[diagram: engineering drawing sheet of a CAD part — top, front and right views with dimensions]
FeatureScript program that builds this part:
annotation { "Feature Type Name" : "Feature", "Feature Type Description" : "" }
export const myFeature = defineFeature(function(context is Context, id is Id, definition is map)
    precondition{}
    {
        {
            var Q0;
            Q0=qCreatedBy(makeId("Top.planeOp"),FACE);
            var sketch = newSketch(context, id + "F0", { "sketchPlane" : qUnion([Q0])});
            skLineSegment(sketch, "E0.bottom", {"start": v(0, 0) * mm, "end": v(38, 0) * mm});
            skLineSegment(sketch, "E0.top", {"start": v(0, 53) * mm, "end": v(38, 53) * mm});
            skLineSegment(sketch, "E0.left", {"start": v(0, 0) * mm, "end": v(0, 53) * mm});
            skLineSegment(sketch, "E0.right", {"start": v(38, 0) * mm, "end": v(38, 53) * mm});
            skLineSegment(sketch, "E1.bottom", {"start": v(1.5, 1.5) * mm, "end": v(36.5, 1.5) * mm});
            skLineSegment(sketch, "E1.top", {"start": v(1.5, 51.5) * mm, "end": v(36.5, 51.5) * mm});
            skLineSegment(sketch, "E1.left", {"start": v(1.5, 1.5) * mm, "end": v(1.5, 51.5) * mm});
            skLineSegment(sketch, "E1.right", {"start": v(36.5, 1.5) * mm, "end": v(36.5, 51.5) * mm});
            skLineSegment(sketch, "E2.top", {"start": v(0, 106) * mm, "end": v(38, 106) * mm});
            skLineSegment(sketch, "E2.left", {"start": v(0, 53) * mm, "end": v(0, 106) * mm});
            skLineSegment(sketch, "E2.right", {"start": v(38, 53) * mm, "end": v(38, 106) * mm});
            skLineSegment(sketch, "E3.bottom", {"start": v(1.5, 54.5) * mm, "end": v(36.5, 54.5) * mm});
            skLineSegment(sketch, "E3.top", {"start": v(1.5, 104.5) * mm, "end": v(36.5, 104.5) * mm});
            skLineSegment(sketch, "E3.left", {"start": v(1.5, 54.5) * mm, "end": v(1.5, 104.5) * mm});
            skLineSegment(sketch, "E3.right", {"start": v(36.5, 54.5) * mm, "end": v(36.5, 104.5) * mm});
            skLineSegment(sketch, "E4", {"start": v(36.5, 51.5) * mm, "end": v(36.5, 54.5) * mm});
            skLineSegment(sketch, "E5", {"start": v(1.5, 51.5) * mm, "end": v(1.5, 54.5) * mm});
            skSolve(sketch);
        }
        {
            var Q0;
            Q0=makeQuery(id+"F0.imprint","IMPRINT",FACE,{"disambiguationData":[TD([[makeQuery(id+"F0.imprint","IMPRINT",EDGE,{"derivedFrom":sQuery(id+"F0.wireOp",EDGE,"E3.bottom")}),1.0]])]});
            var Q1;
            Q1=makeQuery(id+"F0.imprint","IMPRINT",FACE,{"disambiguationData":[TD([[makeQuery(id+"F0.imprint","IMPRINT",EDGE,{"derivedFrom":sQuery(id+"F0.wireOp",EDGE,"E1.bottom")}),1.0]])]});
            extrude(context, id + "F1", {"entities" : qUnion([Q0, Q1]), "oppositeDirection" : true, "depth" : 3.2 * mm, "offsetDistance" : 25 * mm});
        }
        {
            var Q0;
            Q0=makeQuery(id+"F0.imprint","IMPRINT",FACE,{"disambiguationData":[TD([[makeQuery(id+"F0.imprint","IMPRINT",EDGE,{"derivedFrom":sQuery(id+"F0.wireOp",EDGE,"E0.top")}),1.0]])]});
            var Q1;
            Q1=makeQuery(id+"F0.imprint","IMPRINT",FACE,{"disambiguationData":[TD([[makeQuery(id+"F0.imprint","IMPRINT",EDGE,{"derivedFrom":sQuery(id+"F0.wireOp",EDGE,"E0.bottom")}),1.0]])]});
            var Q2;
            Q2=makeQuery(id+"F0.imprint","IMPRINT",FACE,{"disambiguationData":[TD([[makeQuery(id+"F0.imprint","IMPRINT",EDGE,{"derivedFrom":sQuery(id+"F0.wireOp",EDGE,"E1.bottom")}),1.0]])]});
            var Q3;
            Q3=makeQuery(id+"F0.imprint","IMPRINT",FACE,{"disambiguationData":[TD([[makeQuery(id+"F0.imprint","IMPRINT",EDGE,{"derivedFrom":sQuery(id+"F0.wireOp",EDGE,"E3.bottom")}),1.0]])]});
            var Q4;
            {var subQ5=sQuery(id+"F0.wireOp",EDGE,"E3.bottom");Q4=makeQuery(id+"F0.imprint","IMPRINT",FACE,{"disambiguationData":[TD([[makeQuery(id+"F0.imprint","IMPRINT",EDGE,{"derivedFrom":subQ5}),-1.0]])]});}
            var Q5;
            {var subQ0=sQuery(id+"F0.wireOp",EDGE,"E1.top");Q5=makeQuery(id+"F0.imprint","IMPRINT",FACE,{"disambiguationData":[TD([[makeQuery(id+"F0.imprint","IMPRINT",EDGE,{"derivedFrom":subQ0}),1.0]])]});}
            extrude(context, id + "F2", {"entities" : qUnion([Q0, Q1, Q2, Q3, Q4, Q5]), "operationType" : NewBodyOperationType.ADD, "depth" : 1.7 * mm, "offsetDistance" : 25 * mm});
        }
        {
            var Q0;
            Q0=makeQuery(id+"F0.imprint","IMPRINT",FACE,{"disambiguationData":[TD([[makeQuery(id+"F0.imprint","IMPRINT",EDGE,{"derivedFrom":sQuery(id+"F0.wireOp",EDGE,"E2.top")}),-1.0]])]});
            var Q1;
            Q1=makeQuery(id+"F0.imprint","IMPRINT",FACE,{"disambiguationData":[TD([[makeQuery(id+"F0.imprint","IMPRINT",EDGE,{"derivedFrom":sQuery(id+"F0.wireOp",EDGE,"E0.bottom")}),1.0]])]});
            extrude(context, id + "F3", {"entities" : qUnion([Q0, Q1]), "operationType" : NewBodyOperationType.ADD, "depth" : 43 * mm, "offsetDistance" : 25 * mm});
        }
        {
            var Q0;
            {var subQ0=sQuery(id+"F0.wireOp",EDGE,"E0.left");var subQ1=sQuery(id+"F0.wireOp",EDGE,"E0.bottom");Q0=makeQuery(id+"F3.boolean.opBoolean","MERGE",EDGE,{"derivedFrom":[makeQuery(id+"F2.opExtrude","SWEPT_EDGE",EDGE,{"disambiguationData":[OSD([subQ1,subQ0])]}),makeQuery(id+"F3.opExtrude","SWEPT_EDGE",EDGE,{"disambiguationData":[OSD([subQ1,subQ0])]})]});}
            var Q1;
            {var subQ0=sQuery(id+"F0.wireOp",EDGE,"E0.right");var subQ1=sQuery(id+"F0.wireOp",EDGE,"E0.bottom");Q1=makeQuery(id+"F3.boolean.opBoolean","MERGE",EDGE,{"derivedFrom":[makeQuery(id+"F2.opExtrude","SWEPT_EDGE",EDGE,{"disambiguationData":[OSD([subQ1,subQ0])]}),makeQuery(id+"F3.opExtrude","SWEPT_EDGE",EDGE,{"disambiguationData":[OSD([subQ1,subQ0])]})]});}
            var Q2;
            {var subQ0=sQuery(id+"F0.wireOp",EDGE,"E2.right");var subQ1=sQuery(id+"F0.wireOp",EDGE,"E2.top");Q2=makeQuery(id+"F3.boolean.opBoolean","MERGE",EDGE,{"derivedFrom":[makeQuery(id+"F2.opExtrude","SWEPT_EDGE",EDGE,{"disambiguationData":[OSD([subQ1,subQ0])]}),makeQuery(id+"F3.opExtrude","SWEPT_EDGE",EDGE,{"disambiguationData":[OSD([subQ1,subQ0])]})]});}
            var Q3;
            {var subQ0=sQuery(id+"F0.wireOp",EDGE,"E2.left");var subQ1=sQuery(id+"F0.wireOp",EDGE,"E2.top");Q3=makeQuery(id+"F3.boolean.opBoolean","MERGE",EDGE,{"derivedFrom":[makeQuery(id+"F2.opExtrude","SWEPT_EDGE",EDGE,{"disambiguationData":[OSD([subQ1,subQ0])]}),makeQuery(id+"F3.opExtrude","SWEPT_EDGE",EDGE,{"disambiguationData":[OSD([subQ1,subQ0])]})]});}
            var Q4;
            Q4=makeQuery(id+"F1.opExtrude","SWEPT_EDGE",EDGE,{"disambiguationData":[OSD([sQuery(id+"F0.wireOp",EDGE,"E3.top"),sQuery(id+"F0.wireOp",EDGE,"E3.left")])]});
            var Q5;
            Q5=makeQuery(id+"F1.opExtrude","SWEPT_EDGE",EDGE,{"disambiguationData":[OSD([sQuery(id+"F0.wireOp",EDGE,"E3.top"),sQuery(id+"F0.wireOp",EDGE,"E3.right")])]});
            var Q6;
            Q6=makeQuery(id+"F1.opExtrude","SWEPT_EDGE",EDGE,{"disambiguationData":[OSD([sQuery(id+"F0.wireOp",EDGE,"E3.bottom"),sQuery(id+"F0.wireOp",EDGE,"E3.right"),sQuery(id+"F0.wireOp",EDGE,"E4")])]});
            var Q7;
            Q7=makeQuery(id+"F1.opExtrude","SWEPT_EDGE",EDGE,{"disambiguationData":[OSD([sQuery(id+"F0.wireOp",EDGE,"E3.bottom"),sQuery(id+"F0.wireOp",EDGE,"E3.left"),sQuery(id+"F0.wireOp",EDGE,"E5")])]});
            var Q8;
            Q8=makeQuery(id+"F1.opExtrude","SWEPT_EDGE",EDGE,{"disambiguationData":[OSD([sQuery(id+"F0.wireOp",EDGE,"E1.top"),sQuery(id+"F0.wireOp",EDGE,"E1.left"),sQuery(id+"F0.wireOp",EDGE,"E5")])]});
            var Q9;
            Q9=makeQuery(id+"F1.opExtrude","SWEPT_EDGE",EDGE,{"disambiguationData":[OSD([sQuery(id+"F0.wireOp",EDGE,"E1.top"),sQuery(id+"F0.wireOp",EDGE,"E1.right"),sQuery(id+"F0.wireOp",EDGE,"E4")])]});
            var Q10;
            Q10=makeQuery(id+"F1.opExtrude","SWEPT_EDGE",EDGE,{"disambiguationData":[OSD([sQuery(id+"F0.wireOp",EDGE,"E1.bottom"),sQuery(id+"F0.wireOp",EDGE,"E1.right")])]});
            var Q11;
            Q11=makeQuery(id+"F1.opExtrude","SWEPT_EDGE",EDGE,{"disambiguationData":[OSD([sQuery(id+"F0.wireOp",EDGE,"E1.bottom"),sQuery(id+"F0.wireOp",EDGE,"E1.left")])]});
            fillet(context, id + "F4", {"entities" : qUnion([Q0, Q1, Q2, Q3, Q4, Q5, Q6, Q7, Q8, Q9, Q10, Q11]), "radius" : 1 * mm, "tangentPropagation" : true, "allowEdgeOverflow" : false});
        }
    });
──────────
**What the exercise asks**
Copy the rows from the beginning through the line containing "var sketch = newSketch(context, id", inclusive, swapping "Q0" for "topPlane" and leaving everything else untouched.

**Complete answer**
[diagram: engineering drawing sheet of a CAD part — top, front and right views with dimensions]
FeatureScript program that builds this part:
annotation { "Feature Type Name" : "Feature", "Feature Type Description" : "" }
export const myFeature = defineFeature(function(context is Context, id is Id, definition is map)
    precondition{}
    {
        {
            var topPlane;
            topPlane=qCreatedBy(makeId("Top.planeOp"),FACE);
            var sketch = newSketch(context, id + "F0", { "sketchPlane" : qUnion([topPlane])});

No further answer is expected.